For the love of (superheros) and science

I have what I like to call a superhero complex! I believe that I have certain superpowers that most other people do not: for example, like the Flash I am fast - I walk fast, I work fast, I drive fast. Like DareDevil — though I am not blind - I do see problems differently than most people. And like Superman, I can bring people back from the dead, though not by circling the earth so fast that it spins in an opposite rotation. I’m fast but I’m not that fast!

This obsession with being a superhero began when I was young; my twin sister and I were very much into reading superhero comic books, watching superhero cartoons, and playing with superhero action figures.

One night we even dressed up in our own homemade superhero costumes and decided we were going to go out into the night and fight crime. After much debate however, we decided we would get into a lot of trouble if our parents found out we climbed out of our 2nd floor bedroom window and into the darkness below…it was a very short lived double life! Even now though I still love me a superhero flick — the Flash, Supergirl, the Marvel movies and some DC ones, Ben Afflack as Daredevil or Batman is just hard to watch…Gal Gadot as Wonder Woman, not so much!

Looking back I think what drew me to superheros was a) the altruism of saving lives and b) the geeky science and technology that enhanced their super powers.

Today geeking out on superheros and science is cool, but when I was young being a geek was not a trait of mine that was particularly celebrated by my peers, and it wasn’t until my late twenties that I began to understand myself in a way that allowed me to embrace and own my individual geekiness!
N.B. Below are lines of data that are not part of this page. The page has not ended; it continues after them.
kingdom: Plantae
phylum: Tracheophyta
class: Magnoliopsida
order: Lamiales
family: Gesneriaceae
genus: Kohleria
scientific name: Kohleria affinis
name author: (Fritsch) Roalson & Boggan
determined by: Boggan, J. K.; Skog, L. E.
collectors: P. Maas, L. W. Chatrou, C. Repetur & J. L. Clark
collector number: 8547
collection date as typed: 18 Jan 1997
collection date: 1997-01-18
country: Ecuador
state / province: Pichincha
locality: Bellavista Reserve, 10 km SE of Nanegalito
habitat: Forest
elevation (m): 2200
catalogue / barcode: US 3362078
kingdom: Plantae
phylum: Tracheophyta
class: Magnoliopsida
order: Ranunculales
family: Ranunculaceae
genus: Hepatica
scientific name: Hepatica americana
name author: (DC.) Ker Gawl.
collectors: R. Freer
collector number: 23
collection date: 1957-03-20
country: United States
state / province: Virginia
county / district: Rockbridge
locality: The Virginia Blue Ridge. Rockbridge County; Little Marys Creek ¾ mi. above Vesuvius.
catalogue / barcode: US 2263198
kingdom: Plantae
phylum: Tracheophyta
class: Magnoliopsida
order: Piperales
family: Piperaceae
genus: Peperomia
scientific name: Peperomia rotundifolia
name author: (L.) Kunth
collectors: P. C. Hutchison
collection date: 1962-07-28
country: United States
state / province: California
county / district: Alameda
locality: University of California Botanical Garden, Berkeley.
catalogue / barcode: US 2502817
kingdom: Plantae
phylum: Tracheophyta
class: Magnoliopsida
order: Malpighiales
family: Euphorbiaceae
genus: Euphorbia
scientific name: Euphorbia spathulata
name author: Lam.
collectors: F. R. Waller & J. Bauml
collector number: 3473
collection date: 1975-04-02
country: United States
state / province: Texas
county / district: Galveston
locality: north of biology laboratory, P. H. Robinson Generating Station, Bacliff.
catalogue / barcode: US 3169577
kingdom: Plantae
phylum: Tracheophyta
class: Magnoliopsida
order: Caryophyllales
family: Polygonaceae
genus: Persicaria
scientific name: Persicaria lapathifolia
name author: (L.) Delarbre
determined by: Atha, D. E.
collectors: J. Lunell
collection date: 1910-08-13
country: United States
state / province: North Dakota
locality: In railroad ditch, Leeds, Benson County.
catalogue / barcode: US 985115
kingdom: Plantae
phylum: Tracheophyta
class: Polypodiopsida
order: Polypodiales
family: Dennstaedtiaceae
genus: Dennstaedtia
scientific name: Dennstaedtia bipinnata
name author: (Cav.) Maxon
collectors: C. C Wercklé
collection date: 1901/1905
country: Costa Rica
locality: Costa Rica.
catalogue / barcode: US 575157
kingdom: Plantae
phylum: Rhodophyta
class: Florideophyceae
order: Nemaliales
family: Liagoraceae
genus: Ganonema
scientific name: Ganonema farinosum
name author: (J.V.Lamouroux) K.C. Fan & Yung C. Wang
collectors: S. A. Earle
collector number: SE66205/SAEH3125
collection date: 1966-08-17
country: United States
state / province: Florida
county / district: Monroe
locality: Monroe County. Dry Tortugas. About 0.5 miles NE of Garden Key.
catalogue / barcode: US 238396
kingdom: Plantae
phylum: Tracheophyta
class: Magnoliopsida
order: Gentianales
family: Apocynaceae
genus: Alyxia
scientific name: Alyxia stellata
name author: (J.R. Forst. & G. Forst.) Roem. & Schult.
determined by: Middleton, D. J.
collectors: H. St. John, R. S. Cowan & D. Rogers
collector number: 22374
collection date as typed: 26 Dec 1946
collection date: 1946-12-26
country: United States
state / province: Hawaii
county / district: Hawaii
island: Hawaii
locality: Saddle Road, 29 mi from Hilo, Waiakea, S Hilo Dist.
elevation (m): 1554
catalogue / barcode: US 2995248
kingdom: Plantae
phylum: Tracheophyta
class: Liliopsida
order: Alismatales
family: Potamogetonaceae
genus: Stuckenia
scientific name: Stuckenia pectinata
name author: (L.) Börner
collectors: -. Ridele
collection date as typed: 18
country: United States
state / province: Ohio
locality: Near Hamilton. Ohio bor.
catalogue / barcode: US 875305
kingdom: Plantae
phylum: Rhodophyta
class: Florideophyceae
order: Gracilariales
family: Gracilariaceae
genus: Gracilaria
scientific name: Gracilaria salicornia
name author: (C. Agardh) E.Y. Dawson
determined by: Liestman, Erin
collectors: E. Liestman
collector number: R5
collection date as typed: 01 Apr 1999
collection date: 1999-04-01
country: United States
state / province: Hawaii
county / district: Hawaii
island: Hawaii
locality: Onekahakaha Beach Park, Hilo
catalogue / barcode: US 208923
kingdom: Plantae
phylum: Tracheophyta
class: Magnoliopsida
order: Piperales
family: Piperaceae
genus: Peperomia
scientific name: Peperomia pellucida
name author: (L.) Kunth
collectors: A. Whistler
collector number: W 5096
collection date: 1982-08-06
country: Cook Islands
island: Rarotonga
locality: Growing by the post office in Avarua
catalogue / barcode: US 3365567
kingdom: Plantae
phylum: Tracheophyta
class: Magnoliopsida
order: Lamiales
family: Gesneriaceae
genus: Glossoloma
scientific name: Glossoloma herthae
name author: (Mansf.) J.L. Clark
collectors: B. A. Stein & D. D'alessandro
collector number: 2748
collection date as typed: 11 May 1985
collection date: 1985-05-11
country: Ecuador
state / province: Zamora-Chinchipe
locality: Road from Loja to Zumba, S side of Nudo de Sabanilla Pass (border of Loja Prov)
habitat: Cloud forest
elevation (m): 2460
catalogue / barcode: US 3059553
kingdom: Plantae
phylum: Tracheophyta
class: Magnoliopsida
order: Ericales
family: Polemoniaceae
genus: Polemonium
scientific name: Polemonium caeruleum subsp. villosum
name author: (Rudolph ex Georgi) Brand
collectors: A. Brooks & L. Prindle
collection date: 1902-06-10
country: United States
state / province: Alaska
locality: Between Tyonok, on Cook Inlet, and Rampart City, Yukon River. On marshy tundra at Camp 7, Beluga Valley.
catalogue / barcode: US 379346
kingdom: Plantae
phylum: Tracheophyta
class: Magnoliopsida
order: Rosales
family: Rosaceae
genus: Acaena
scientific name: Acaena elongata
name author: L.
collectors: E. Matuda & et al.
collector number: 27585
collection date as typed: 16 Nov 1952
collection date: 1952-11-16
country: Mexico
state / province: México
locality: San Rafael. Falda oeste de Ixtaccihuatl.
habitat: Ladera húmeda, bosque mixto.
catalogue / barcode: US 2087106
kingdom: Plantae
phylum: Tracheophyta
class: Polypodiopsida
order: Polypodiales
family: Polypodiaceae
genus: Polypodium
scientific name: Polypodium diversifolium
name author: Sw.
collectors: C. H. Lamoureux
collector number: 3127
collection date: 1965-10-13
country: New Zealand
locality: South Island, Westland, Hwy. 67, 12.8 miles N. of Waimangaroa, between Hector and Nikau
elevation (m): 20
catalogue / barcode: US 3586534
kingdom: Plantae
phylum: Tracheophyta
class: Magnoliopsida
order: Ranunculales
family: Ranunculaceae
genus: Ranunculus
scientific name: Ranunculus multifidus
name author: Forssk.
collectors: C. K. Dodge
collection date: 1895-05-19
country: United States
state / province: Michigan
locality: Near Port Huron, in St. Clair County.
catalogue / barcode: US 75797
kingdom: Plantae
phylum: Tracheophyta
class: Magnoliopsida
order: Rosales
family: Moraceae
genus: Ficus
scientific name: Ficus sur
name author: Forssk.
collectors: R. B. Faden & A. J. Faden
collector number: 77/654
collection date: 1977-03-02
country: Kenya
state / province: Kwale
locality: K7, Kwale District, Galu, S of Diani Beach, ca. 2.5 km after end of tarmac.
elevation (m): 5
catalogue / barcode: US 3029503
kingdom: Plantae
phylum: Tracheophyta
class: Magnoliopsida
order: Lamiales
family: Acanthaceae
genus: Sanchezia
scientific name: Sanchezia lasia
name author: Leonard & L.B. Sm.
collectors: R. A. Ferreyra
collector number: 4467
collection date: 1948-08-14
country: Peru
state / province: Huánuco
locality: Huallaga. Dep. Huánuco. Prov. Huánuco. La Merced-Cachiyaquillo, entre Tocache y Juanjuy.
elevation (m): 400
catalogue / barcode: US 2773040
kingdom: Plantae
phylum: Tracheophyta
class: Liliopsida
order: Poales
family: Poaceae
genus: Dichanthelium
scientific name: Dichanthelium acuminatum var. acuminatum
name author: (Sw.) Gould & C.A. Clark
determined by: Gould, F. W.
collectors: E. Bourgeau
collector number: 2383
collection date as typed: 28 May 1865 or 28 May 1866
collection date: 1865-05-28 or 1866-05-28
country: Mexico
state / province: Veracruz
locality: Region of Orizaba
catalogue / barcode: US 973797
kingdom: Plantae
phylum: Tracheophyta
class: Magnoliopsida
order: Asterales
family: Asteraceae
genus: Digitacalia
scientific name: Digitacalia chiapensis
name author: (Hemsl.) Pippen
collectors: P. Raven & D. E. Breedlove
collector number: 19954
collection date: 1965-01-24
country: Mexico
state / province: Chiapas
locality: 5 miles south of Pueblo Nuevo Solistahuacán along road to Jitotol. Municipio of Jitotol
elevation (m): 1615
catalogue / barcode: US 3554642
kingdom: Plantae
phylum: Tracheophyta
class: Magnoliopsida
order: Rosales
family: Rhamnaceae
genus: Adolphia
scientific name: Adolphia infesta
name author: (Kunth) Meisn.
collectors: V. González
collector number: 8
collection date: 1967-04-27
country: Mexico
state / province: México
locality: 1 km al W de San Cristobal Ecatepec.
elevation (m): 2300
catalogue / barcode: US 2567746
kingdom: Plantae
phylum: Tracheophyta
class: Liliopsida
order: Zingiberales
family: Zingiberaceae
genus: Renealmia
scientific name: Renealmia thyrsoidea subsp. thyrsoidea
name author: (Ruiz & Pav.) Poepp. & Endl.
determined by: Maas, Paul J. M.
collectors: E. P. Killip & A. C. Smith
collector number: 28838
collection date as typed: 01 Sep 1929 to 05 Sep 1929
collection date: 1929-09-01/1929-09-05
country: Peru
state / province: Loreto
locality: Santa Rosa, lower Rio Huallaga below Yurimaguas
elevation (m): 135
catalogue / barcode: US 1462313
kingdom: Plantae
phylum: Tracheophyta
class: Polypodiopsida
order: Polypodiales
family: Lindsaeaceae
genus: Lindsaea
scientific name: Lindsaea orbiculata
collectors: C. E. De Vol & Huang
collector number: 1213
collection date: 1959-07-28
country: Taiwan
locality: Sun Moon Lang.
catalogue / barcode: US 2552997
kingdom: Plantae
And therefore, it took me a really long time to figure out what I wanted to be when I grew up; what I do now as am academic resuscitation scientist and innovator, I could have never even thought to have imagined when I was little.

Both of my parents came from blue collar, working class families. My mom is first generation Italian, her grandmother speaking no English even though she lived in this country for decades. Neither of my parents went to college. Neither of their parents went to college. In fact, of the 6 siblings between them, only one graduated college. Heck, my twin sister is still trying to finish her bachelors degree at age 40!

Me on the other hand, I have two Master’s degrees from an Ivy League institution and I am starting a doctoral program this fall. For all intents and purposes I am as alien to my family as Kal-El (aka Superman) was to the Kents or Kara Zor-El (aka Supergirl) was to the Danvers. An alien among humans.

Though I didn’t have the advanced educational guidance from my parents I did have a lot of encouragement and support. My mom instilled in me a love of outer space — to this day anytime a rocket is live-streamed blasting off she texts me all excited, asking if I am watching! It is darn cute (DC)!

Then there is my dad; he was and still is a master carpenter — the man can do math in his head like no one I have ever known; he can look at a structure and figure out how to build it, and in no time there it stands! It really is something to Marvel!

For reasons unknown to me even now though, I never even considered studying any of the science subjects that I was enamored with in my youth. And it was during high school that my fascination switched from quote-unquote “science” to “saving lives”.

While in high school I became an emergency medical technician. I loved getting up in the middle of the night, putting on my uniform and racing out to help others in distress. It was almost the same thing as dressing up in a superhero costume and going to fight crime except I didn’t have to climb out of my bedroom window, and I wasn’t going to get in trouble for doing it!

Once again though, I don’t know why I didn’t pursue this line of study after high school. Instead, I skipped college, and started working for a number of non-profit organizations, trying to find my path and passion! Once I finally did go to college I switched majors more than a couple times. I really am a bit slow on the introspective uptake!

It wasn’t until I saw an advertisement for a nurse research program at a local university that I remembered my passion for science and saving lives and it all clicked! I became a critical care nurse resuscitating more people than I care to remember, and then a resuscitation scientist performing the science that now informs the CPR guidelines that I have been honored to help write.

Performing biomedical research once again sparked that fascination inside of me for all things science — as well the rest of the STEM and STEAM fields. Over the past decade I have dedicated my life to spreading their good word to the masses — its like my own personal bat signal. And last year when science was under attack, just like the Justice League, I came together with many other dedicated scientists, science communicators, educators and friends of science around the globe, to take a stand against evil by organizing the March for Science.

These past years, living my passion and purpose has been tremendously satisfying and fun! But as Uncle Ben Parker said to Peter Parker (aka Spiderman): “With great power comes great responsibility.” I firmly believe that as science superheros we have a responsibility to make a difference locally and beyond, and like Professor X, to teach the next generation of Gifted Youngsters. And even if you don’t have superpowers, if you have science you can still save the world.

Yes, it took me a really long time to find my origin story, but in life, as in research, there is never just one path. Today I get to work with a team of passionate colleagues, with cool technology, in what amounts to my own superhero lair, and in the process I also get to save lives. It really is like being a true superhero after all!